→ **Assignment**: Pick out each line in the data below that contains the word "right", and copy those lines in full.

======== Supplied records ========

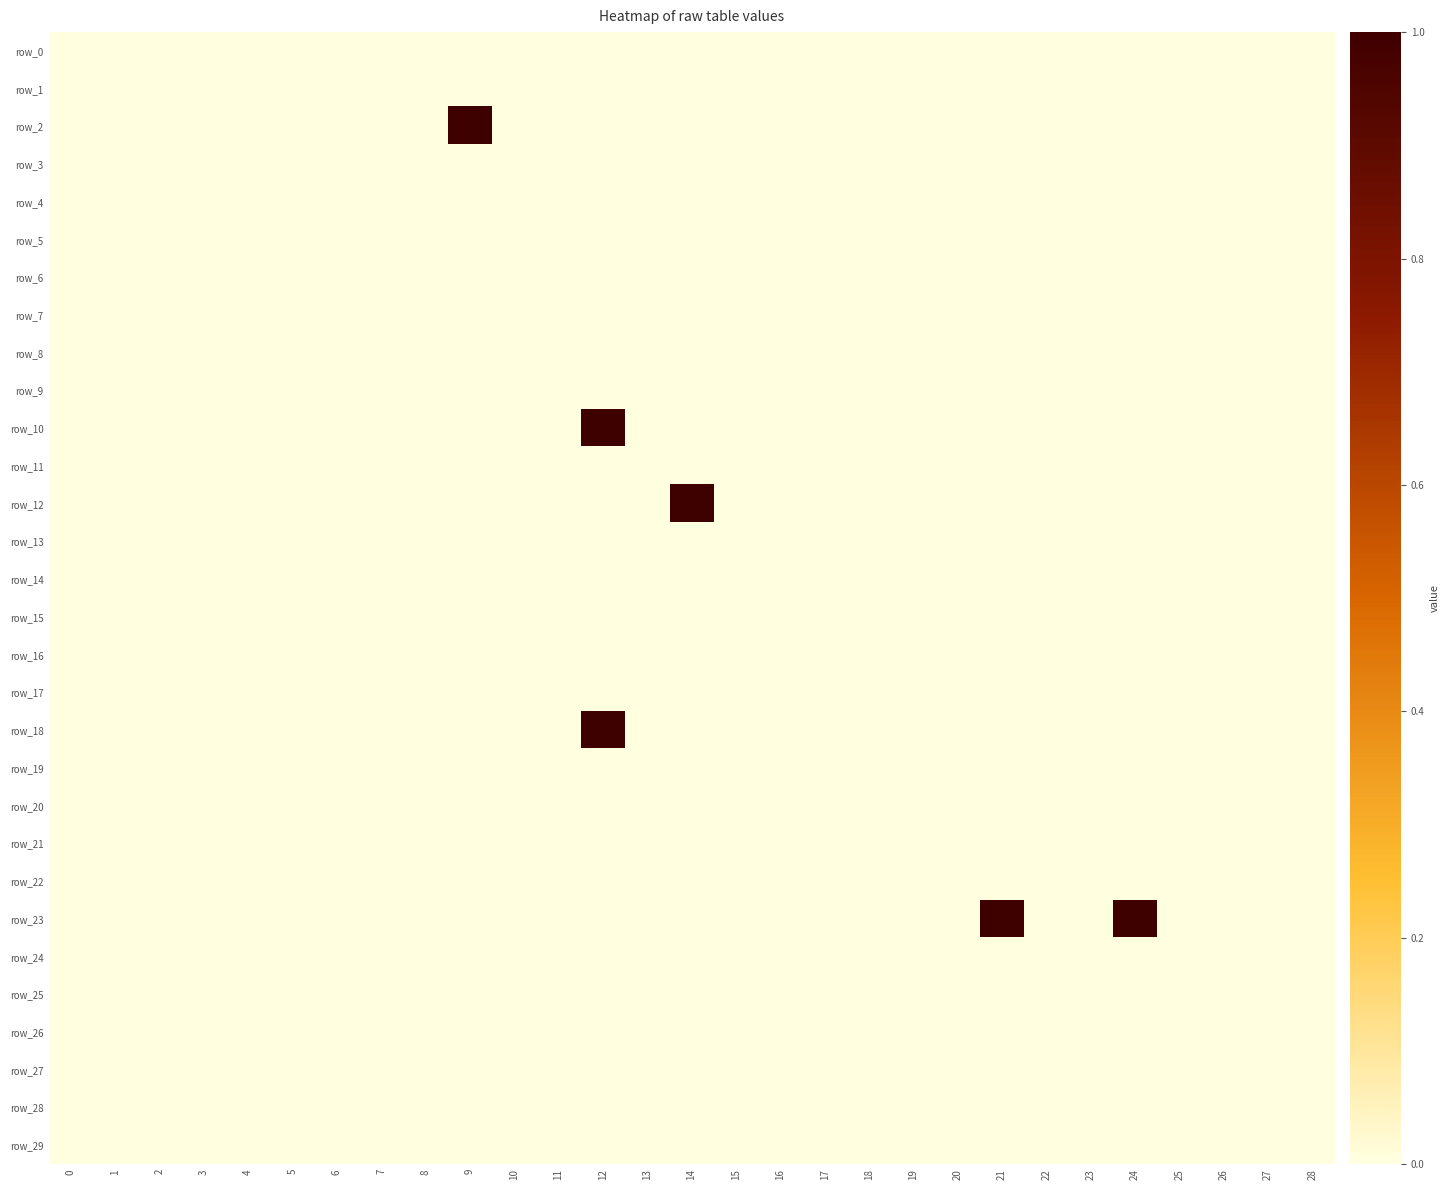

Reading left to right, transcribe all the data shown in this chart.

row_0: 0=0	1=0	2=0	3=0	4=0	5=0	6=0	7=0	8=0	9=0	10=0	11=0	12=0	13=0	14=0	15=0	16=0	17=0	18=0	19=0	20=0	21=0	22=0	23=0	24=0	25=0	26=0	27=0	28=0
row_1: 0=0	1=0	2=0	3=0	4=0	5=0	6=0	7=0	8=0	9=0	10=0	11=0	12=0	13=0	14=0	15=0	16=0	17=0	18=0	19=0	20=0	21=0	22=0	23=0	24=0	25=0	26=0	27=0	28=0
row_2: 0=0	1=0	2=0	3=0	4=0	5=0	6=0	7=0	8=0	9=1	10=0	11=0	12=0	13=0	14=0	15=0	16=0	17=0	18=0	19=0	20=0	21=0	22=0	23=0	24=0	25=0	26=0	27=0	28=0
row_3: 0=0	1=0	2=0	3=0	4=0	5=0	6=0	7=0	8=0	9=0	10=0	11=0	12=0	13=0	14=0	15=0	16=0	17=0	18=0	19=0	20=0	21=0	22=0	23=0	24=0	25=0	26=0	27=0	28=0
row_4: 0=0	1=0	2=0	3=0	4=0	5=0	6=0	7=0	8=0	9=0	10=0	11=0	12=0	13=0	14=0	15=0	16=0	17=0	18=0	19=0	20=0	21=0	22=0	23=0	24=0	25=0	26=0	27=0	28=0
row_5: 0=0	1=0	2=0	3=0	4=0	5=0	6=0	7=0	8=0	9=0	10=0	11=0	12=0	13=0	14=0	15=0	16=0	17=0	18=0	19=0	20=0	21=0	22=0	23=0	24=0	25=0	26=0	27=0	28=0
row_6: 0=0	1=0	2=0	3=0	4=0	5=0	6=0	7=0	8=0	9=0	10=0	11=0	12=0	13=0	14=0	15=0	16=0	17=0	18=0	19=0	20=0	21=0	22=0	23=0	24=0	25=0	26=0	27=0	28=0
row_7: 0=0	1=0	2=0	3=0	4=0	5=0	6=0	7=0	8=0	9=0	10=0	11=0	12=0	13=0	14=0	15=0	16=0	17=0	18=0	19=0	20=0	21=0	22=0	23=0	24=0	25=0	26=0	27=0	28=0
row_8: 0=0	1=0	2=0	3=0	4=0	5=0	6=0	7=0	8=0	9=0	10=0	11=0	12=0	13=0	14=0	15=0	16=0	17=0	18=0	19=0	20=0	21=0	22=0	23=0	24=0	25=0	26=0	27=0	28=0
row_9: 0=0	1=0	2=0	3=0	4=0	5=0	6=0	7=0	8=0	9=0	10=0	11=0	12=0	13=0	14=0	15=0	16=0	17=0	18=0	19=0	20=0	21=0	22=0	23=0	24=0	25=0	26=0	27=0	28=0
row_10: 0=0	1=0	2=0	3=0	4=0	5=0	6=0	7=0	8=0	9=0	10=0	11=0	12=1	13=0	14=0	15=0	16=0	17=0	18=0	19=0	20=0	21=0	22=0	23=0	24=0	25=0	26=0	27=0	28=0
row_11: 0=0	1=0	2=0	3=0	4=0	5=0	6=0	7=0	8=0	9=0	10=0	11=0	12=0	13=0	14=0	15=0	16=0	17=0	18=0	19=0	20=0	21=0	22=0	23=0	24=0	25=0	26=0	27=0	28=0
row_12: 0=0	1=0	2=0	3=0	4=0	5=0	6=0	7=0	8=0	9=0	10=0	11=0	12=0	13=0	14=1	15=0	16=0	17=0	18=0	19=0	20=0	21=0	22=0	23=0	24=0	25=0	26=0	27=0	28=0
row_13: 0=0	1=0	2=0	3=0	4=0	5=0	6=0	7=0	8=0	9=0	10=0	11=0	12=0	13=0	14=0	15=0	16=0	17=0	18=0	19=0	20=0	21=0	22=0	23=0	24=0	25=0	26=0	27=0	28=0
row_14: 0=0	1=0	2=0	3=0	4=0	5=0	6=0	7=0	8=0	9=0	10=0	11=0	12=0	13=0	14=0	15=0	16=0	17=0	18=0	19=0	20=0	21=0	22=0	23=0	24=0	25=0	26=0	27=0	28=0
row_15: 0=0	1=0	2=0	3=0	4=0	5=0	6=0	7=0	8=0	9=0	10=0	11=0	12=0	13=0	14=0	15=0	16=0	17=0	18=0	19=0	20=0	21=0	22=0	23=0	24=0	25=0	26=0	27=0	28=0
row_16: 0=0	1=0	2=0	3=0	4=0	5=0	6=0	7=0	8=0	9=0	10=0	11=0	12=0	13=0	14=0	15=0	16=0	17=0	18=0	19=0	20=0	21=0	22=0	23=0	24=0	25=0	26=0	27=0	28=0
row_17: 0=0	1=0	2=0	3=0	4=0	5=0	6=0	7=0	8=0	9=0	10=0	11=0	12=0	13=0	14=0	15=0	16=0	17=0	18=0	19=0	20=0	21=0	22=0	23=0	24=0	25=0	26=0	27=0	28=0
row_18: 0=0	1=0	2=0	3=0	4=0	5=0	6=0	7=0	8=0	9=0	10=0	11=0	12=1	13=0	14=0	15=0	16=0	17=0	18=0	19=0	20=0	21=0	22=0	23=0	24=0	25=0	26=0	27=0	28=0
row_19: 0=0	1=0	2=0	3=0	4=0	5=0	6=0	7=0	8=0	9=0	10=0	11=0	12=0	13=0	14=0	15=0	16=0	17=0	18=0	19=0	20=0	21=0	22=0	23=0	24=0	25=0	26=0	27=0	28=0
row_20: 0=0	1=0	2=0	3=0	4=0	5=0	6=0	7=0	8=0	9=0	10=0	11=0	12=0	13=0	14=0	15=0	16=0	17=0	18=0	19=0	20=0	21=0	22=0	23=0	24=0	25=0	26=0	27=0	28=0
row_21: 0=0	1=0	2=0	3=0	4=0	5=0	6=0	7=0	8=0	9=0	10=0	11=0	12=0	13=0	14=0	15=0	16=0	17=0	18=0	19=0	20=0	21=0	22=0	23=0	24=0	25=0	26=0	27=0	28=0
row_22: 0=0	1=0	2=0	3=0	4=0	5=0	6=0	7=0	8=0	9=0	10=0	11=0	12=0	13=0	14=0	15=0	16=0	17=0	18=0	19=0	20=0	21=0	22=0	23=0	24=0	25=0	26=0	27=0	28=0
row_23: 0=0	1=0	2=0	3=0	4=0	5=0	6=0	7=0	8=0	9=0	10=0	11=0	12=0	13=0	14=0	15=0	16=0	17=0	18=0	19=0	20=0	21=1	22=0	23=0	24=1	25=0	26=0	27=0	28=0
row_24: 0=0	1=0	2=0	3=0	4=0	5=0	6=0	7=0	8=0	9=0	10=0	11=0	12=0	13=0	14=0	15=0	16=0	17=0	18=0	19=0	20=0	21=0	22=0	23=0	24=0	25=0	26=0	27=0	28=0
row_25: 0=0	1=0	2=0	3=0	4=0	5=0	6=0	7=0	8=0	9=0	10=0	11=0	12=0	13=0	14=0	15=0	16=0	17=0	18=0	19=0	20=0	21=0	22=0	23=0	24=0	25=0	26=0	27=0	28=0
row_26: 0=0	1=0	2=0	3=0	4=0	5=0	6=0	7=0	8=0	9=0	10=0	11=0	12=0	13=0	14=0	15=0	16=0	17=0	18=0	19=0	20=0	21=0	22=0	23=0	24=0	25=0	26=0	27=0	28=0
row_27: 0=0	1=0	2=0	3=0	4=0	5=0	6=0	7=0	8=0	9=0	10=0	11=0	12=0	13=0	14=0	15=0	16=0	17=0	18=0	19=0	20=0	21=0	22=0	23=0	24=0	25=0	26=0	27=0	28=0
row_28: 0=0	1=0	2=0	3=0	4=0	5=0	6=0	7=0	8=0	9=0	10=0	11=0	12=0	13=0	14=0	15=0	16=0	17=0	18=0	19=0	20=0	21=0	22=0	23=0	24=0	25=0	26=0	27=0	28=0
row_29: 0=0	1=0	2=0	3=0	4=0	5=0	6=0	7=0	8=0	9=0	10=0	11=0	12=0	13=0	14=0	15=0	16=0	17=0	18=0	19=0	20=0	21=0	22=0	23=0	24=0	25=0	26=0	27=0	28=0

========

→ **Exercise response**:
Reading left to right, transcribe all the data shown in this chart.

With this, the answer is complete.